This weekend we are celebrating Thanksgiving in worship.
One of the first scriptures I learned as a child was Psalm 100: "Enter God's gates with thanksgiving and God's courts with praise... for the Lord is good; God's steadfast love endures forever" (Psalm 100:4 & 5).
The word we usually translate as "steadfast love" has many meanings and cognates in Greek. It can be translated as compassion, kindness, goodness, mercy, faithfulness, devotion, loyalty, favor, and forebearance. Walter Brueggemann used to translate it as "tenacious solidarity."
What's important to note here is that these words are used to describe the character of God and how God relates to us first. Think about that for a minute. God chooses to tenaciously stand with us. More specifically, with all those who are in need throughout the history of God's people: the orphan. The widow. The stranger. The hungry. The foreigner. The poor. The lost. The homeless. The oppressed. The children. The sick. The women. The afflicted. The slaves. The grieving. The prisoners. The outcast. Anyone that we humans choose to designate as unworthy for any reason (that's worth pondering for a while).
God comes to us and makes God's home in the messiest and unseemliest of places.
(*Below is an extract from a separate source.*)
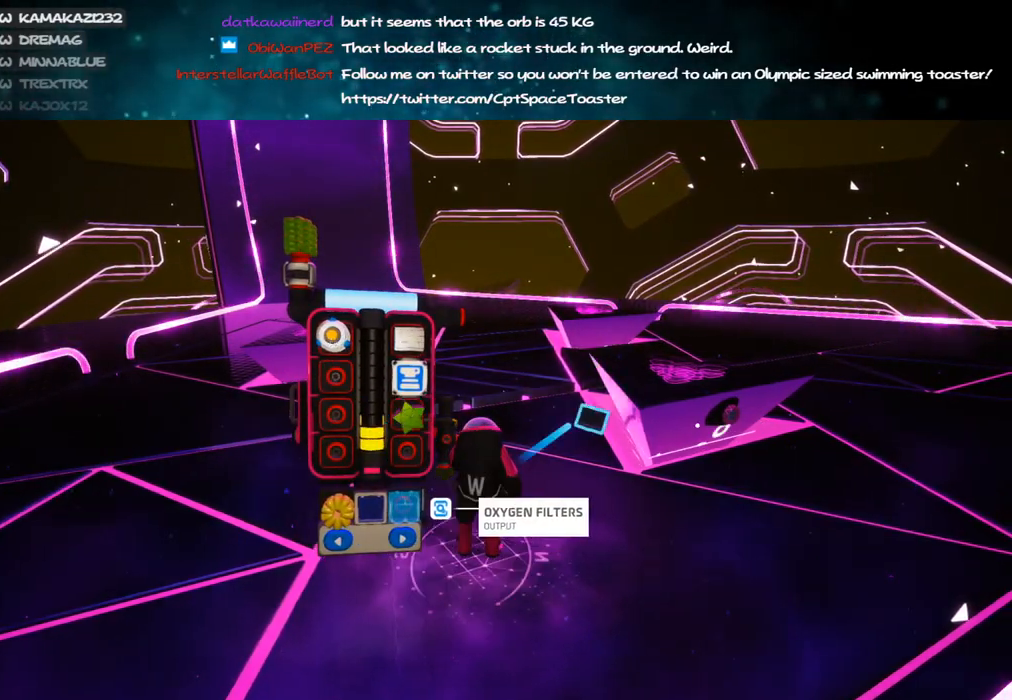
{"keys": [], "mouse": [], "events": []}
Among the people who need God the most.
God also shows up at those moments when we need God the most. No matter how big the mess or how unworthy we may feel. No matter how small the world has told us we are. God envelops us in love that will not let us go and helps us to take the next breath. The next step. The next whatever it is that we need.
Our story we will be looking at is about one of the hardest challenges many of us have faced. The tale of Elknah and Hannah is a classic Hebrew bible infertility struggle. But as with so many of these narratives, the women face challenges that the men cannot begin to nor care to comprehend. What this ancient weaving does is open an opportunity for us to consider how and where we might see others in need of compassion in our own midst. Here and now. In ways we may have overlooked either unintentionally or quite intentionally.
Because no matter what else may come, just as God has made God's life among us, so God desires us to make our lives with one another in the same way. Giving thanks for all God continues to do.